The online shop's website fills the whole screen of the laptop. In the center, the image of a high-end digital camera appears. Just a few finger moves on the touchpad are needed to move the model freely and to enlarge or minimize it, no matter which objective has been set by the mouse click.

"Up to now, for every move of the different object modifications, innumerable photos would have to be taken and then set together to an animation with a special kind of software. Furthermore, it is not necessarily the case that the potential customer's browser already has the appropriate add-on program," Kristian Sons explains. He co-developed the scene description language XML3D in the Intel Visual Computing Institute (VCI)/German Research Center for Artificial Intelligence (DFKI). XML3D simply requires the appropriate 3D model, an Internet connection and a browser.

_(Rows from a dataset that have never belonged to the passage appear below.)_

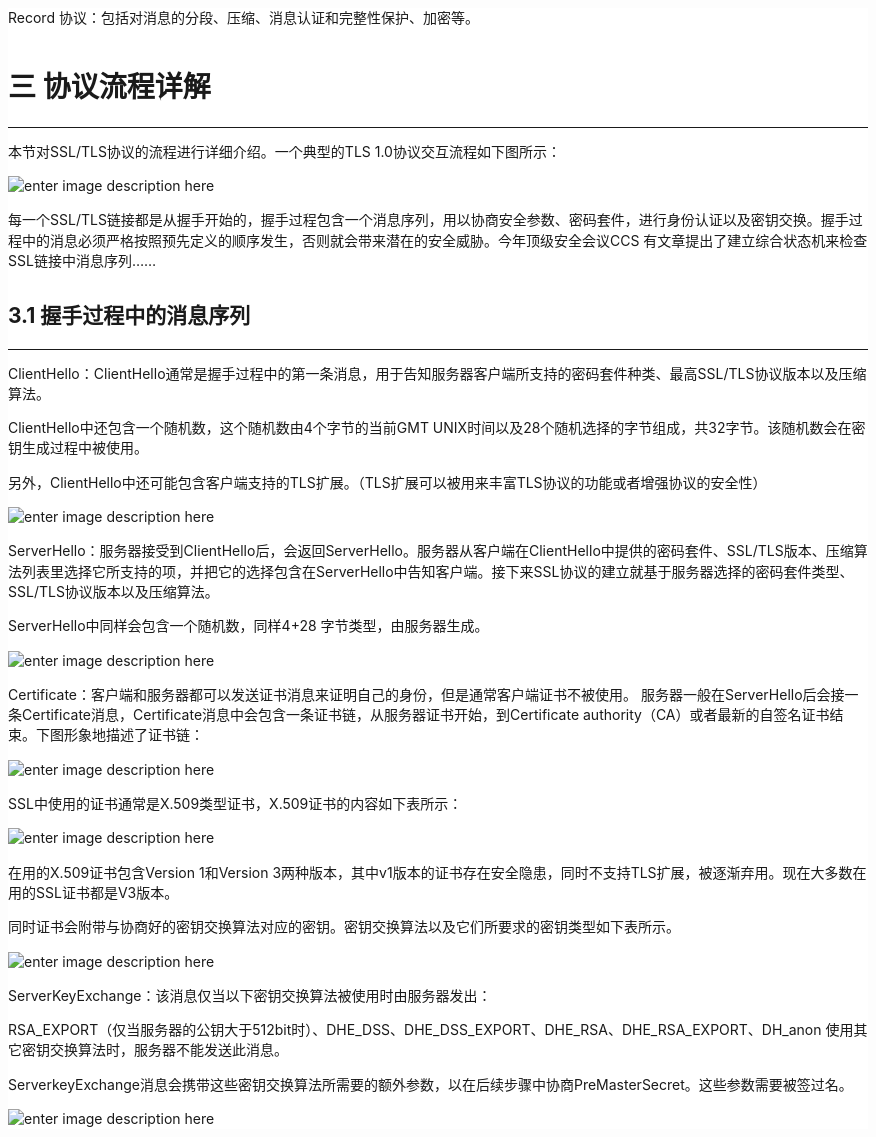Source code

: Record 协议：包括对消息的分段、压缩、消息认证和完整性保护、加密等。

三 协议流程详解
========

* * *

本节对SSL/TLS协议的流程进行详细介绍。一个典型的TLS 1.0协议交互流程如下图所示：

![enter image description here](http://drops.javaweb.org/uploads/images/659bc51e02de806799449842d5f211660801e89d.jpg)

每一个SSL/TLS链接都是从握手开始的，握手过程包含一个消息序列，用以协商安全参数、密码套件，进行身份认证以及密钥交换。握手过程中的消息必须严格按照预先定义的顺序发生，否则就会带来潜在的安全威胁。今年顶级安全会议CCS 有文章提出了建立综合状态机来检查SSL链接中消息序列……

3.1 握手过程中的消息序列
--------------

* * *

ClientHello：ClientHello通常是握手过程中的第一条消息，用于告知服务器客户端所支持的密码套件种类、最高SSL/TLS协议版本以及压缩算法。

ClientHello中还包含一个随机数，这个随机数由4个字节的当前GMT UNIX时间以及28个随机选择的字节组成，共32字节。该随机数会在密钥生成过程中被使用。

另外，ClientHello中还可能包含客户端支持的TLS扩展。（TLS扩展可以被用来丰富TLS协议的功能或者增强协议的安全性）

![enter image description here](http://drops.javaweb.org/uploads/images/915943930462e8695da79671f42e0d0378171f78.jpg)

ServerHello：服务器接受到ClientHello后，会返回ServerHello。服务器从客户端在ClientHello中提供的密码套件、SSL/TLS版本、压缩算法列表里选择它所支持的项，并把它的选择包含在ServerHello中告知客户端。接下来SSL协议的建立就基于服务器选择的密码套件类型、SSL/TLS协议版本以及压缩算法。

ServerHello中同样会包含一个随机数，同样4+28 字节类型，由服务器生成。

![enter image description here](http://drops.javaweb.org/uploads/images/85f896151af630236a20299a57397e4acb5f7574.jpg)

Certificate：客户端和服务器都可以发送证书消息来证明自己的身份，但是通常客户端证书不被使用。 服务器一般在ServerHello后会接一条Certificate消息，Certificate消息中会包含一条证书链，从服务器证书开始，到Certificate authority（CA）或者最新的自签名证书结束。下图形象地描述了证书链：

![enter image description here](http://drops.javaweb.org/uploads/images/c5886ed475ddce9e082acd7e3e9186d5053a61a8.jpg)

SSL中使用的证书通常是X.509类型证书，X.509证书的内容如下表所示：

![enter image description here](http://drops.javaweb.org/uploads/images/053f81080f2d02ef2e21db8816dfb8d636caf194.jpg)

在用的X.509证书包含Version 1和Version 3两种版本，其中v1版本的证书存在安全隐患，同时不支持TLS扩展，被逐渐弃用。现在大多数在用的SSL证书都是V3版本。

同时证书会附带与协商好的密钥交换算法对应的密钥。密钥交换算法以及它们所要求的密钥类型如下表所示。

![enter image description here](http://drops.javaweb.org/uploads/images/56b6e75e8c30bb0e6faf27ed7556654fcf950704.jpg)

ServerKeyExchange：该消息仅当以下密钥交换算法被使用时由服务器发出：

RSA_EXPORT（仅当服务器的公钥大于512bit时）、DHE_DSS、DHE_DSS_EXPORT、DHE_RSA、DHE_RSA_EXPORT、DH_anon 使用其它密钥交换算法时，服务器不能发送此消息。

ServerkeyExchange消息会携带这些密钥交换算法所需要的额外参数，以在后续步骤中协商PreMasterSecret。这些参数需要被签过名。

![enter image description here](http://drops.javaweb.org/uploads/images/4cc7bbb925d803b119e4dcab585cd1ef29e1d28f.jpg)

"Using XML3D, it is possible to embed three-dimensional content in such an easy way on websites as had previously been achievable only with video clips on the Internet," adds Philipp Slusallek, professor for computer graphics at Saarland University and scientific director in the DFKI and VCI. This is realized with XML3D by adding the necessary elements to the current HTML standard, HTML5. Besides text, images and videos, 3D objects can also be pictured on the website. "All 3D components form part of the HTML code that defines the website. Therefore, web developers can create new 3D content by using their habitual programming methods," Slusallek explains.

The Saarland computer scientists have already completed implementations of XML3D for the Firefox or Chrome browsers, as well as for the web programming language JavaScript, in combination with the browser component WebGL. This JavaScript interface to graphics hardware is already available in the latest versions of the browsers Firefox, Google Chrome, Apple Safari and Opera. All implementations are free to use on the project's website.

In the future, not only three-dimensional configurators for online products but also interactive informational graphics, educational and computer games should be programmed using XML3D. Thus, researchers are working on a standardization of XML3D. In August 2011, in cooperation with the Fraunhofer IGD and the Web 3D Consortium, the DFKI founded a community within the World Wide Web Consortium (W3C) that guarantees the WWW standard. This represents the first phase of the standardization process. Mozilla, Google and the international industrial consortium Khronos Group already have shown their interest in this issue.